The last years of her life the former star spent, engaging in endless litigation in connection with the unauthorized use of his name. So, in 1998, the portrait of the actress became the symbol of Corel Draw's vector graphics program, after which Hedy filed a claim against Corel. However, the court recognized for the company the right to use the image of Lamarr.
Sophie wilson

Sophie Wilson - British inventor, developer of one of the very first commercially successful personal computers, creator of the ARM processor.
Wilson was born in 1957 in Leeds (Yorkshire, England). She studied computer science at the University of Cambridge (University of Cambridge). Inspired by the early MK14, I developed a microcomputer with a 6502 processor (an 8-bit processor with a 16-bit address bus allowing an address of up to 64 kilobytes of RAM).

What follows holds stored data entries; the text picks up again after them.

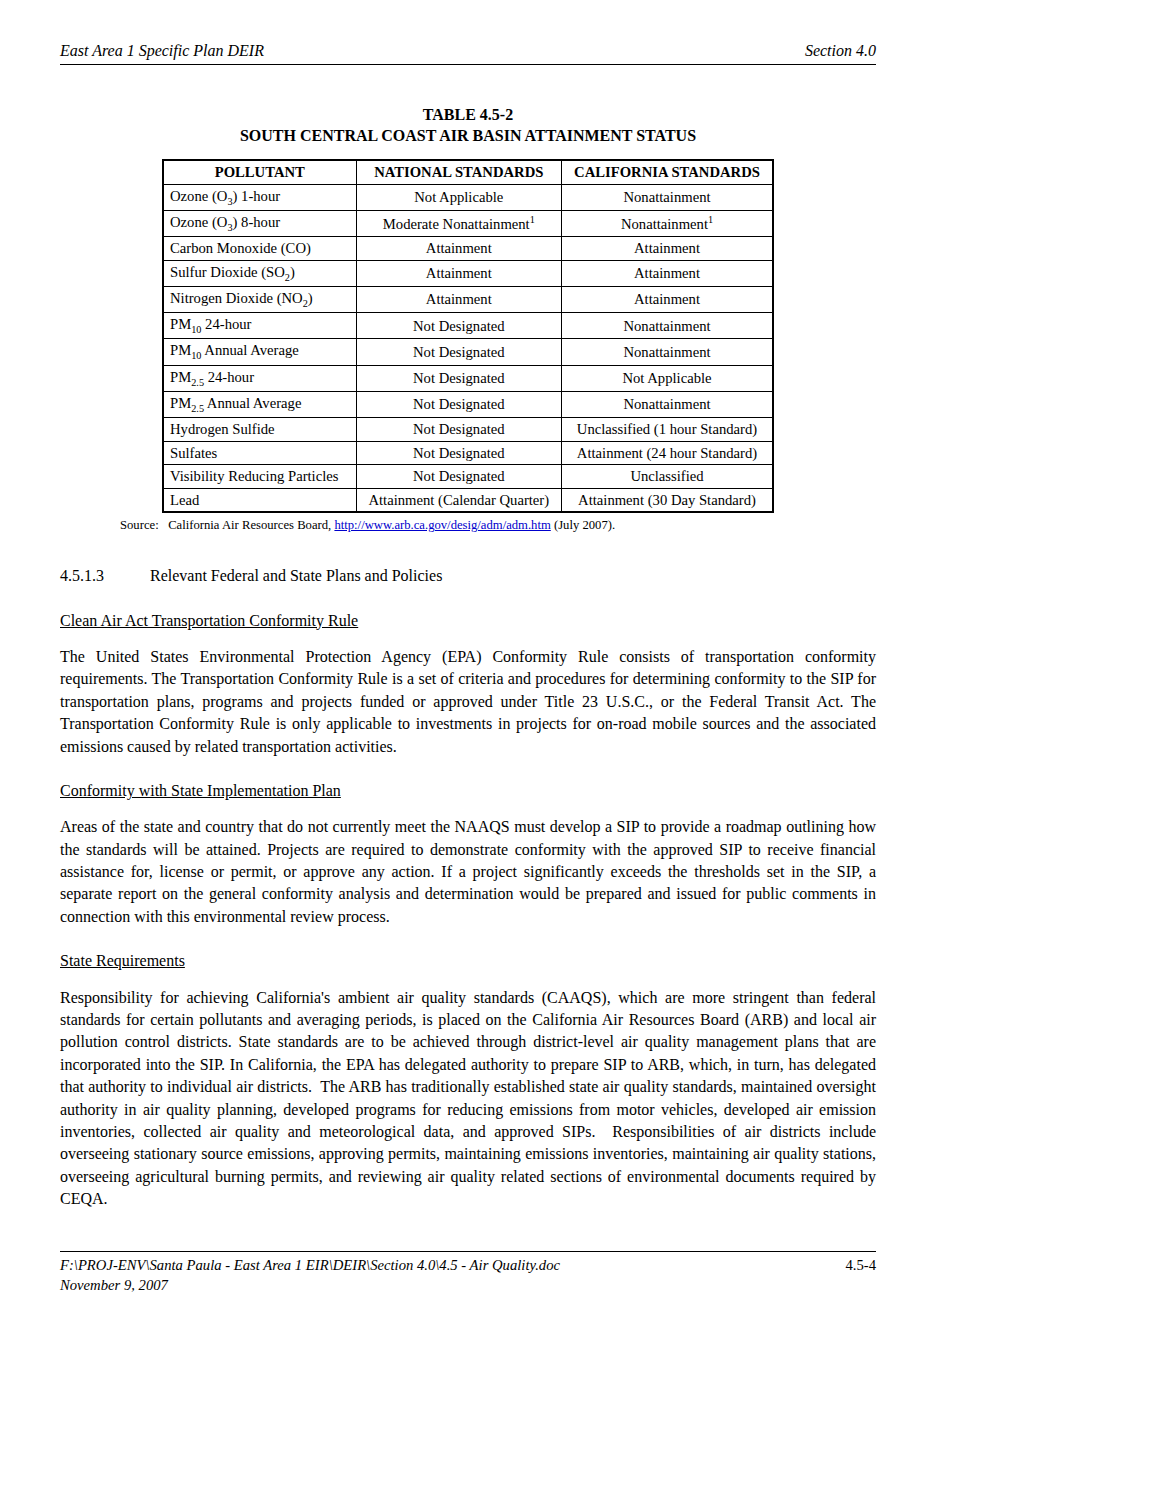East Area 1 Specific Plan DEIR Section 4.0
TABLE 4.5-2
SOUTH CENTRAL COAST AIR BASIN ATTAINMENT STATUS
| POLLUTANT | NATIONAL STANDARDS | CALIFORNIA STANDARDS |
| --- | --- | --- |
| Ozone (O 3 ) 1-hour | Not Applicable | Nonattainment |
| Ozone (O 3 ) 8-hour | Moderate Nonattainment 1 | Nonattainment 1 |
| Carbon Monoxide (CO) | Attainment | Attainment |
| Sulfur Dioxide (SO 2 ) | Attainment | Attainment |
| Nitrogen Dioxide (NO 2 ) | Attainment | Attainment |
| PM 10 24-hour | Not Designated | Nonattainment |
| PM 10 Annual Average | Not Designated | Nonattainment |
| PM 2.5 24-hour | Not Designated | Not Applicable |
| PM 2.5 Annual Average | Not Designated | Nonattainment |
| Hydrogen Sulfide | Not Designated | Unclassified (1 hour Standard) |
| Sulfates | Not Designated | Attainment (24 hour Standard) |
| Visibility Reducing Particles | Not Designated | Unclassified |
| Lead | Attainment (Calendar Quarter) | Attainment (30 Day Standard) |
Source: California Air Resources Board, http://www.arb.ca.gov/desig/adm/adm.htm (July 2007).
4.5.1.3 Relevant Federal and State Plans and Policies
Clean Air Act Transportation Conformity Rule
The United States Environmental Protection Agency (EPA) Conformity Rule consists of transportation conformity requirements. The Transportation Conformity Rule is a set of criteria and procedures for determining conformity to the SIP for transportation plans, programs and projects funded or approved under Title 23 U.S.C., or the Federal Transit Act. The Transportation Conformity Rule is only applicable to investments in projects for on-road mobile sources and the associated emissions caused by related transportation activities.
Conformity with State Implementation Plan
Areas of the state and country that do not currently meet the NAAQS must develop a SIP to provide a roadmap outlining how the standards will be attained. Projects are required to demonstrate conformity with the approved SIP to receive financial assistance for, license or permit, or approve any action. If a project significantly exceeds the thresholds set in the SIP, a separate report on the general conformity analysis and determination would be prepared and issued for public comments in connection with this environmental review process.
State Requirements
Responsibility for achieving California's ambient air quality standards (CAAQS), which are more stringent than federal standards for certain pollutants and averaging periods, is placed on the California Air Resources Board (ARB) and local air pollution control districts. State standards are to be achieved through district-level air quality management plans that are incorporated into the SIP. In California, the EPA has delegated authority to prepare SIP to ARB, which, in turn, has delegated that authority to individual air districts. The ARB has traditionally established state air quality standards, maintained oversight authority in air quality planning, developed programs for reducing emissions from motor vehicles, developed air emission inventories, collected air quality and meteorological data, and approved SIPs. Responsibilities of air districts include overseeing stationary source emissions, approving permits, maintaining emissions inventories, maintaining air quality stations, overseeing agricultural burning permits, and reviewing air quality related sections of environmental documents required by CEQA.
F:\PROJ-ENV\Santa Paula - East Area 1 EIR\DEIR\Section 4.0\4.5 - Air Quality.doc November 9, 2007
4.5-4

In 1978, Wilson joined Acorn Computers Ltd, where she developed various computer devices. The model she created was used by Chris Curry (Chris Curry) and Hermann Hauser in the development of Acorn Micro-Computer.
In the early 80s, Wilson expanded the BASIC programming language on Acorn Atom's home computer to an improved version for Acorn Proton. This microcomputer contributed to the conclusion of a contract between Acorn and the British Broadcasting Corporation (BBC). In less than a week, Wilson developed a developed system, including a board and components and software. Proton became BBC Micro and its BASIC became BBC BASIC. Sophie wrote the manual and technical specifications, understanding that communication was an important part of success.
In 1983, Wilson began creating instructions for the first RISC processors (Reduced instruction set computing), Acorn RISC Machine (ARM). Distinctive features were: a much smaller number of transistors than in Intel microprocessors of that time, and the absence of microcode — the level at which the computer codes were converted into simpler micro-instructions. Due to this simplified architecture, ARM microprocessors not only had higher performance, but also consumed much less power than competitive ones.

Wilson developed Acorn Replay, a video architect for Acorn machines — an extension of the operating system for video access, optimized for high frame rates on ARM central processors from ARM 2 and beyond.
She was a board member of the technology and gaming company Eidos plc, and was also a consultant for ARM Ltd (after its separation from Acorn in 1990). In 1999, after the collapse of Acorn Computers, Sophie Wilson founded the company Element 14 in which she developed the FirePath processor. Today it is used in the equipment of broadband networks and set-top boxes. In 2001, Element 14 was sold to Broadcom for $ 450 million.